The only prominent Chinese political orator in recent years was the ill-fated Bo Xilai. Charismatic and popular, he had a reputation as an unusually good speaker and campaigned openly to be elevated to the Politburo Standing Committee, the highest political echelon (incidentally, he also promoted a revival of Maoist “Red Culture”).
“The way [Bo] spoke was so different from the usual Chinese politicians,” says Michael Forsythe, a China correspondent for the New York Times. “Listening to him speak was like listening to Bill Clinton. He was very eloquent.”
As might have been expected, Bo’s popularity, and perhaps his presumption in open campaigning and in emulating Mao, earned him the ire of powerful men. He lost an internal power struggle in 2012 and was purged from government.
There seems to be a link, then, between oratory, freedom, and democracy. After all, Athens, not Sparta, was famed for its rhetoric. Liberal democracies, not dictatorships, produce the most stirring speeches.

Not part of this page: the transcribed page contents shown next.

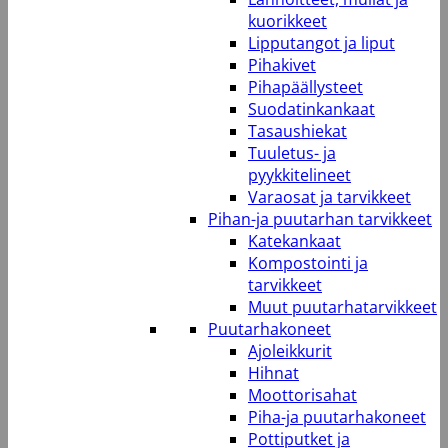
kuorikkeet
Lipputangot ja liput
Pihakivet
Pihapäällysteet
Suodatinkankaat
Tasaushiekat
Tuuletus- ja
pyykkitelineet
Varaosat ja tarvikkeet
Pihan-ja puutarhan tarvikkeet
Katekankaat
Kompostointi ja
tarvikkeet
Muut puutarhatarvikkeet
Puutarhakoneet
Ajoleikkurit
Hihnat
Moottorisahat
Piha-ja puutarhakoneet
Pottiputket ja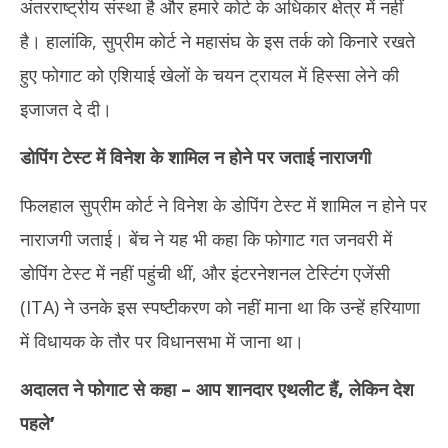
अंतरराष्ट्रीय संस्था है और हमारे कोर्ट के अधिकार क्षेत्र में नहीं
है। हालांकि, सुप्रीम कोर्ट ने महासंघ के इस तर्क को किनारे रखते
हुए फोगाट को एशियाई खेलों के चयन ट्रायल में हिस्सा लेने की
इजाजत दे दी।
डोपिंग टेस्ट में विनेश के शामिल न होने पर जताई नाराजगी
फिलहाल सुप्रीम कोर्ट ने विनेश के डोपिंग टेस्ट में शामिल न होने पर
नाराजगी जताई। बेंच ने यह भी कहा कि फोगाट गत जनवरी में
डोपिंग टेस्ट में नहीं पहुंची थीं, और इंटरनेशनल टेस्टिंग एजेंसी
(ITA) ने उनके इस स्पष्टीकरण को नहीं माना था कि उन्हें हरियाणा
में विधायक के तौर पर विधानसभा में जाना था।
अदालत ने फोगाट से कहा – आप शानदार एथलीट हैं
,
लेकिन देश
पहले’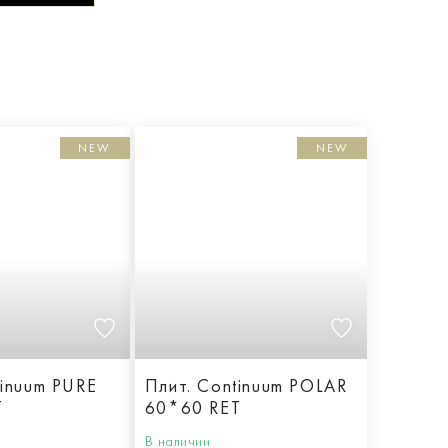
NEW
NEW
tinuum PURE
Плит. Continuum POLAR
T
60*60 RET
В наличии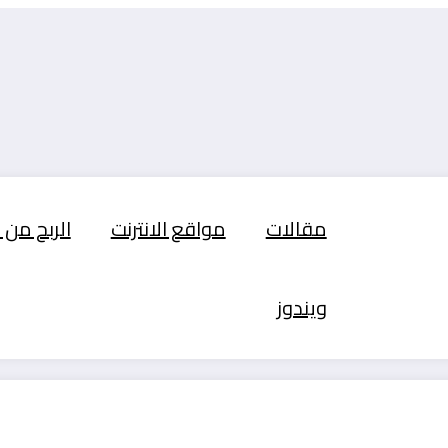
مقالات
مواقع الانترنت
الربح من ا
ويندوز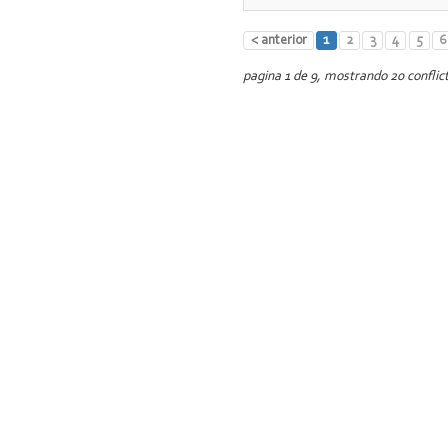
< anterior
1
2
3
4
5
6
pagina 1 de 9, mostrando 20 conflict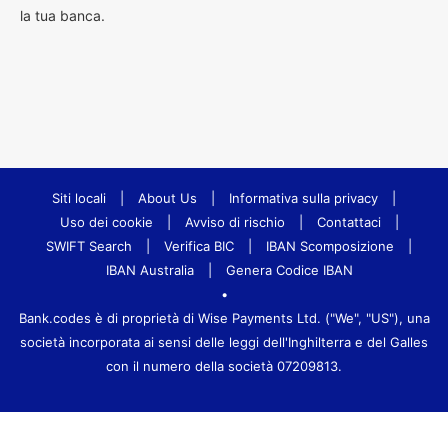
la tua banca.
Siti locali
|
About Us
|
Informativa sulla privacy
|
Uso dei cookie
|
Avviso di rischio
|
Contattaci
|
SWIFT Search
|
Verifica BIC
|
IBAN Scomposizione
|
IBAN Australia
|
Genera Codice IBAN
•
Bank.codes è di proprietà di Wise Payments Ltd. ("We", "US"), una
società incorporata ai sensi delle leggi dell'Inghilterra e del Galles
con il numero della società 07209813.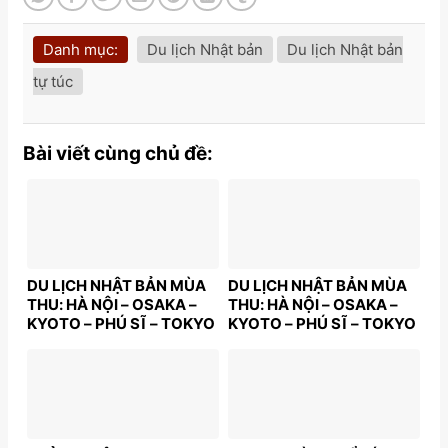
Danh mục:
Du lịch Nhật bản
Du lịch Nhật bản
tự túc
Bài viết cùng chủ đề:
DU LỊCH NHẬT BẢN MÙA
DU LỊCH NHẬT BẢN MÙA
THU: HÀ NỘI – OSAKA –
THU: HÀ NỘI – OSAKA –
KYOTO – PHÚ SĨ – TOKYO
KYOTO – PHÚ SĨ – TOKYO
| 6N5Đ | Bay: VNA | Giá:
| 6N5Đ | Bay: VNA | Giá:
39,9 triệu
38,9 triệu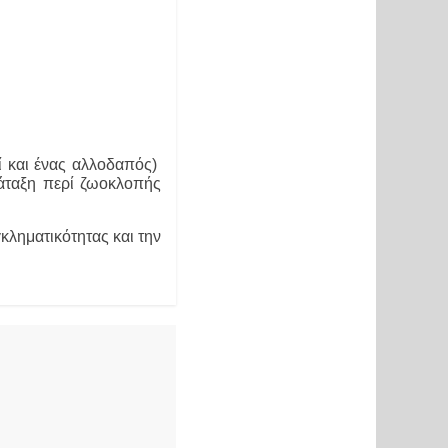
και ένας αλλοδαπός)  
άταξη περί ζωοκλοπής 
κληματικότητας και την 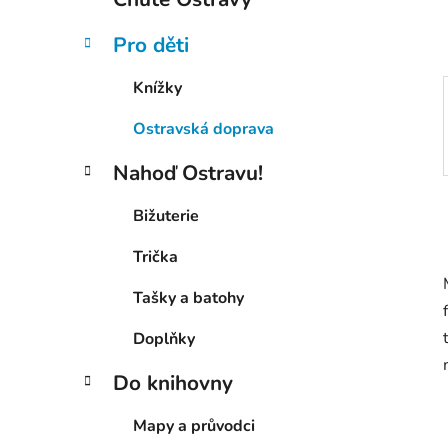
p
a
Pro děti
n
e
Knížky
l
Ostravská doprava
Nahoď Ostravu!
Bižuterie
Trička
Tašky a batohy
Doplňky
Do knihovny
Mapy a průvodci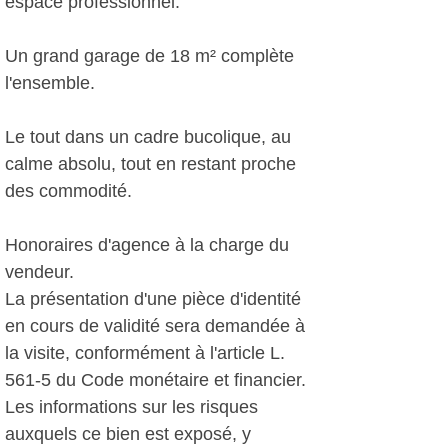
espace professionnel.
Un grand garage de 18 m² complète
l'ensemble.
Le tout dans un cadre bucolique, au
calme absolu, tout en restant proche
des commodité.
Honoraires d'agence à la charge du
vendeur.
La présentation d'une pièce d'identité
en cours de validité sera demandée à
la visite, conformément à l'article L.
561-5 du Code monétaire et financier.
Les informations sur les risques
auxquels ce bien est exposé, y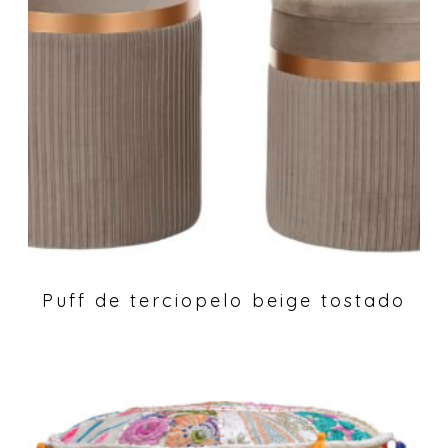
Puff de terciopelo beige tostado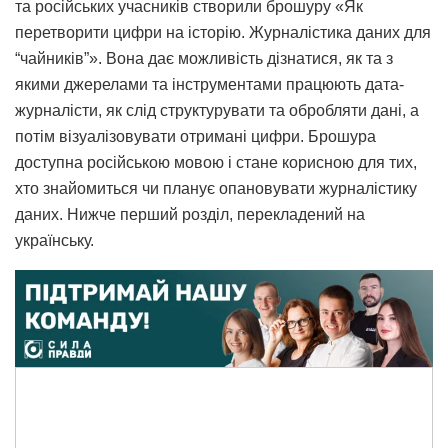
та російських учасників створили брошуру «Як
перетворити цифри на історію. Журналістика даних для
“чайників”». Вона дає можливість дізнатися, як та з
якими джерелами та інструментами працюють дата-
журналісти, як слід структурувати та обробляти дані, а
потім візуалізовувати отримані цифри. Брошура
доступна російською мовою і стане корисною для тих,
хто знайомиться чи планує опановувати журналістику
даних. Нижче перший розділ, перекладений на
українську.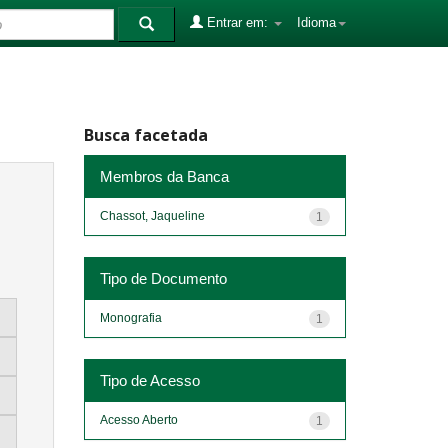
Entrar em:
Idioma
Busca facetada
Membros da Banca
Chassot, Jaqueline
1
Tipo de Documento
Monografia
1
Tipo de Acesso
Acesso Aberto
1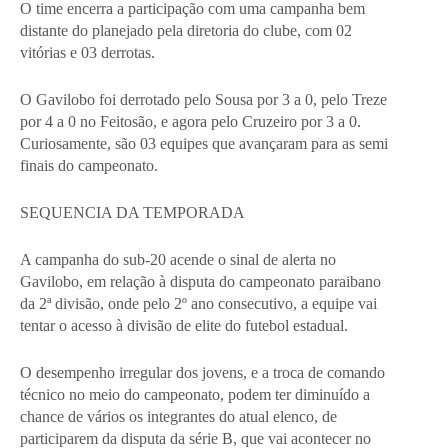
O time encerra a participação com uma campanha bem
distante do planejado pela diretoria do clube, com 02
vitórias e 03 derrotas.
O Gavilobo foi derrotado pelo Sousa por 3 a 0, pelo Treze
por 4 a 0 no Feitosão, e agora pelo Cruzeiro por 3 a 0.
Curiosamente, são 03 equipes que avançaram para as semi
finais do campeonato.
SEQUENCIA DA TEMPORADA
A campanha do sub-20 acende o sinal de alerta no
Gavilobo, em relação à disputa do campeonato paraibano
da 2ª divisão, onde pelo 2º ano consecutivo, a equipe vai
tentar o acesso à divisão de elite do futebol estadual.
O desempenho irregular dos jovens, e a troca de comando
técnico no meio do campeonato, podem ter diminuído a
chance de vários os integrantes do atual elenco, de
participarem da disputa da série B, que vai acontecer no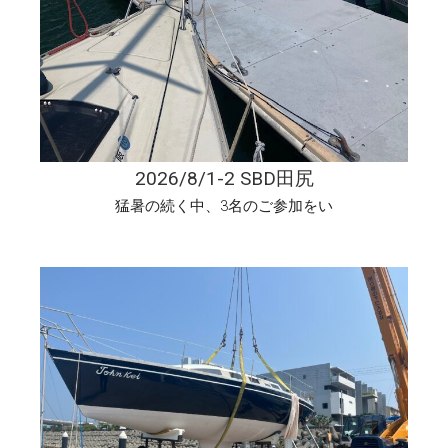
2026/8/1-2 SBD田尻
猛暑の続く中、3名のご参加をい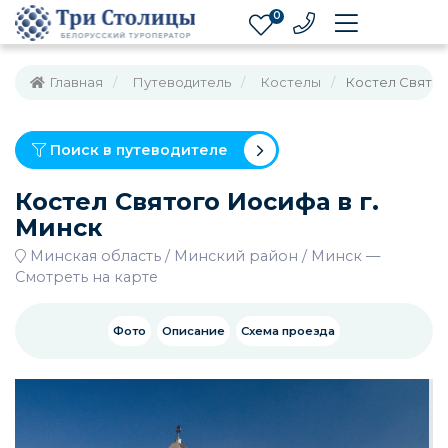
0
Главная
Путеводитель
Костелы
Костел Святог
Поиск в путеводителе
Костел Святого Иосифа в г.
Минск
Минская область
Минский район
Минск
—
Смотреть на карте
Фото
Описание
Схема проезда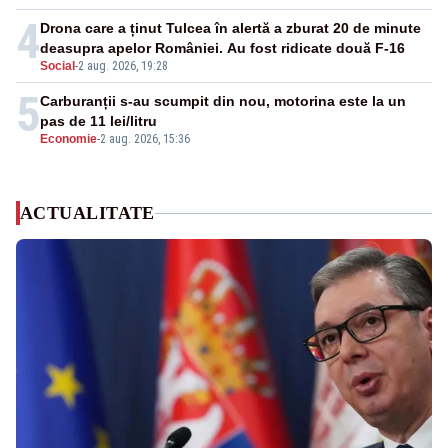
4
Drona care a ținut Tulcea în alertă a zburat 20 de minute
deasupra apelor României. Au fost ridicate două F-16
Social
-
2 aug. 2026, 19:28
5
Carburanții s-au scumpit din nou, motorina este la un
pas de 11 lei/litru
Economie
-
2 aug. 2026, 15:36
ACTUALITATE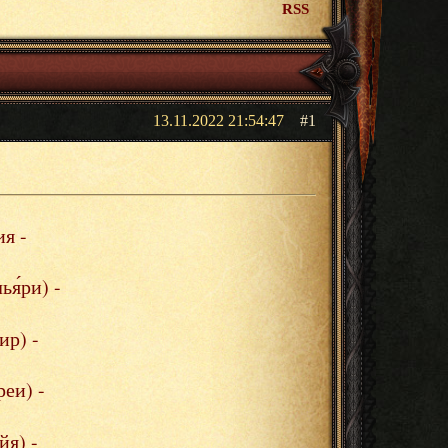
RSS
13.11.2022 21:54:47
1
я -
я́ри) -
ир) -
еи) -
йя) -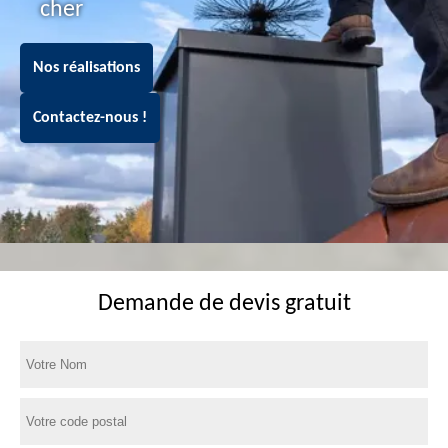
cher
Nos réalisations
Contactez-nous !
Demande de devis gratuit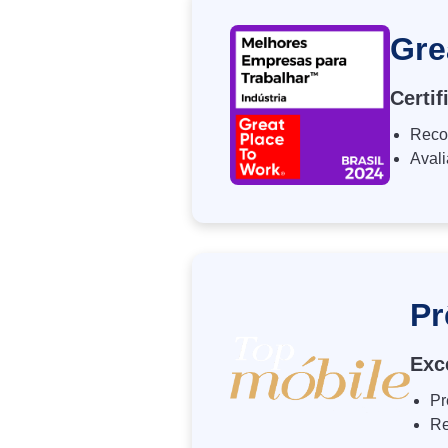
Gre
Certif
Reco
Avali
Pr
Exc
Pr
Re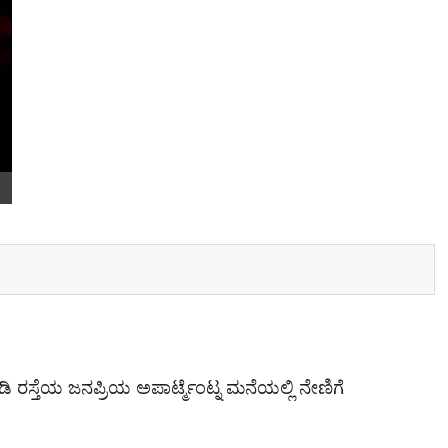
ಸ್ತೆಯ ಜನಪ್ರಿಯ ಅಪಾರ್ಟ್ಮೆಂಟ್ನ ಮನೆಯಲ್ಲಿ ನೇಣಿಗೆ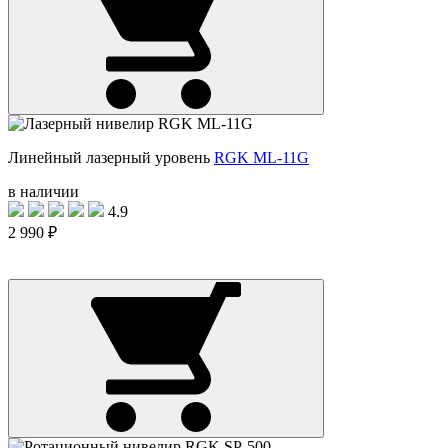
Линейный лазерный уровень
RGK ML-11G
в наличии
4.9
2 990 ₽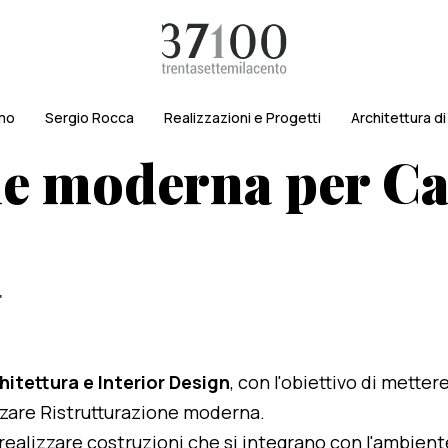
amo
Sergio Rocca
Realizzazioni e Progetti
Architettura d
ne moderna per C
r
hitettura e Interior Design
, con l'obiettivo di metter
lizzare Ristrutturazione moderna.
i realizzare costruzioni che si integrano con l'ambien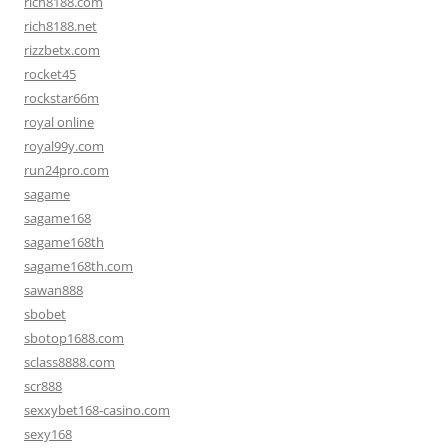
rich8188.com
rich8188.net
rizzbetx.com
rocket45
rockstar66m
royal online
royal99y.com
run24pro.com
sagame
sagame168
sagame168th
sagame168th.com
sawan888
sbobet
sbotop1688.com
sclass8888.com
scr888
sexxybet168-casino.com
sexy168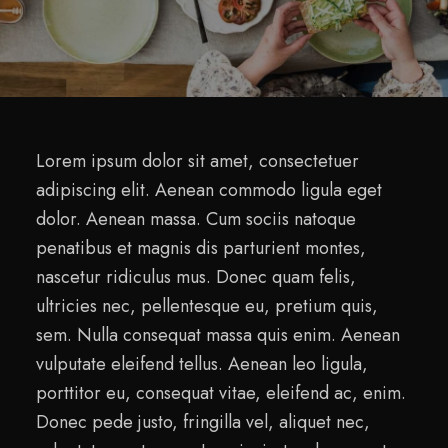
Lorem ipsum dolor sit amet, consectetuer
adipiscing elit. Aenean commodo ligula eget
dolor. Aenean massa. Cum sociis natoque
penatibus et magnis dis parturient montes,
nascetur ridiculus mus. Donec quam felis,
ultricies nec, pellentesque eu, pretium quis,
sem. Nulla consequat massa quis enim. Aenean
vulputate eleifend tellus. Aenean leo ligula,
porttitor eu, consequat vitae, eleifend ac, enim.
Donec pede justo, fringilla vel, aliquet nec,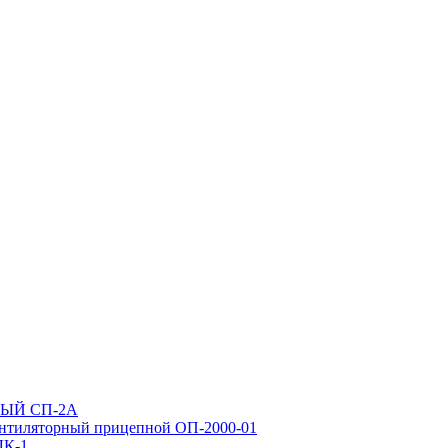
ЫЙ СП-2А
нтиляторный прицепной ОП-2000-01
ЛК-1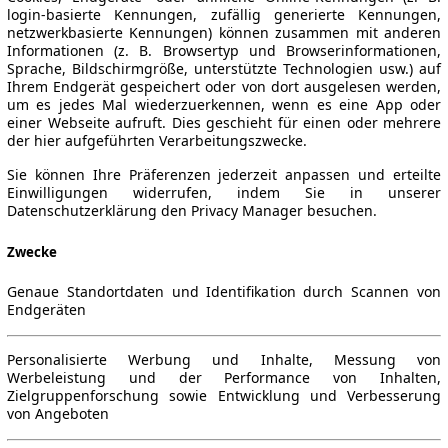
login-basierte Kennungen, zufällig generierte Kennungen,
netzwerkbasierte Kennungen) können zusammen mit anderen
Informationen (z. B. Browsertyp und Browserinformationen,
Sprache, Bildschirmgröße, unterstützte Technologien usw.) auf
Ihrem Endgerät gespeichert oder von dort ausgelesen werden,
um es jedes Mal wiederzuerkennen, wenn es eine App oder
einer Webseite aufruft. Dies geschieht für einen oder mehrere
der hier aufgeführten Verarbeitungszwecke.
Sie können Ihre Präferenzen jederzeit anpassen und erteilte
Einwilligungen widerrufen, indem Sie in unserer
Datenschutzerklärung den Privacy Manager besuchen.
Zwecke
Genaue Standortdaten und Identifikation durch Scannen von
Endgeräten
Personalisierte Werbung und Inhalte, Messung von
Werbeleistung und der Performance von Inhalten,
Zielgruppenforschung sowie Entwicklung und Verbesserung
von Angeboten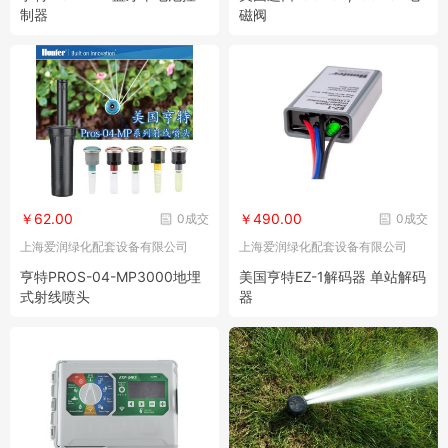
制器
磁阀
￥62.00
￥490.00
0成交
0成交
上海爱润绿化配套设备有限公司
上海爱润绿化配套设备有限公司
亨特PROS-04-MP3000地埋
美国亨特EZ-1解码器 单站解码
式射线喷头
器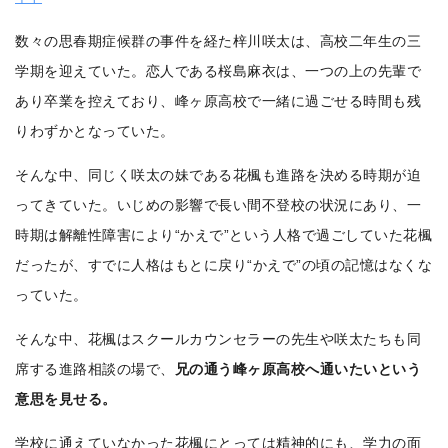
数々の思春期症候群の事件を経た梓川咲太は、高校二年生の三
学期を迎えていた。恋人である桜島麻衣は、一つの上の先輩で
あり卒業を控えており、峰ヶ原高校で一緒に過ごせる時間も残
りわずかとなっていた。
そんな中、同じく咲太の妹である花楓も進路を決める時期が迫
ってきていた。いじめの影響で長い間不登校の状況にあり、一
時期は解離性障害により“かえで”という人格で過ごしていた花楓
だったが、すでに人格はもとに戻り“かえで”の頃の記憶はなくな
っていた。
そんな中、花楓はスクールカウンセラーの先生や咲太たちも同
席する進路相談の場で、
兄の通う峰ヶ原高校へ通いたいという
意思を見せる。
学校に通えていなかった花楓にとっては精神的にも、学力の面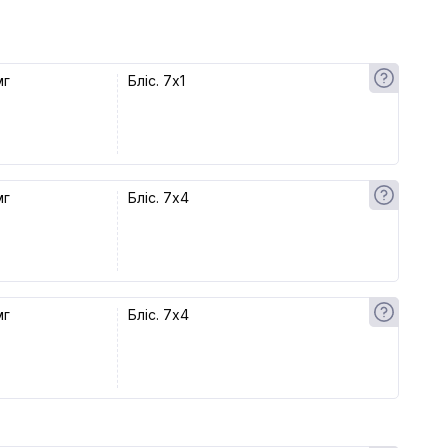
мг
Бліс. 7x1
мг
Бліс. 7x4
мг
Бліс. 7x4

And yet there’s no reason someone at the very top of the Chinese political hierarchy—a president, say—could not use rhetoric to great effect. In fact, now that most Chinese understand Mandarin to some degree, persuasive speech could prove a major asset for a ruler. Or for a rebellion.
“[T]he great and famous eloquence of old is the nursling of the license which fools called freedom,” Tacitus wrote all those millennia ago. “[I]t is the companion of sedition, the stimulant of an unruly people, a stranger to obedience and subjection, a defiant, reckless, presumptuous thing.”